Hugs to you, Yearning. I just read through this whole thread, and personally, I need to feel that genuine caring from a T, also. I wrote a list one time of qualities that I look for in a therapist. Not everyone has the same needs, but I certainly can identify with yours. Here are a couple of things on my list of things I look for:
Someone who genuinely cares about me and likes me (I can always tell when there is a real connection vs. seeing me as "just another client"). I need to feel that personal connection, like I matter to them.
Someone who accepts me no matter what I'm feeling or no matter what I say or how I say it.
Someone who knows their own boundaries and makes those clear to me, instead of not having boundaries and then blaming me for crossing them.
Someone who can listen to me when I'm angry with them, and not react right away.
Someone who is available in case of crisis, or even "mini-crisis".

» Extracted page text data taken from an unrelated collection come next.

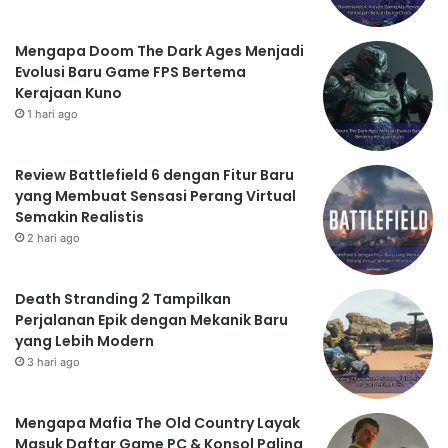
Mengapa Doom The Dark Ages Menjadi
Evolusi Baru Game FPS Bertema
Kerajaan Kuno
1 hari ago
Review Battlefield 6 dengan Fitur Baru
yang Membuat Sensasi Perang Virtual
Semakin Realistis
2 hari ago
Death Stranding 2 Tampilkan
Perjalanan Epik dengan Mekanik Baru
yang Lebih Modern
3 hari ago
Mengapa Mafia The Old Country Layak
Masuk Daftar Game PC & Konsol Paling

There are other things on my list, but these seemed to be similar to what I hear you saying. These are my needs; not everyone will agree that I should "need" or "expect" these qualities in a T, but they are not me. If I am hiring a therapist, and sharing and baring my soul, then I want my T to exhibit these qualities so that I feel safe and valued. I would be troubled by a T's defensiveness around these, also. That T would just not be the right "fit" for me. And I'm a lot older than you! I don't think these needs are necessarily "childish". These are things that I need when I am making myself vulnerable. And I don't care if others are OK with that or not. I hope you can figure out what your personal "must-haves" are, and that you will be gentle with yourself.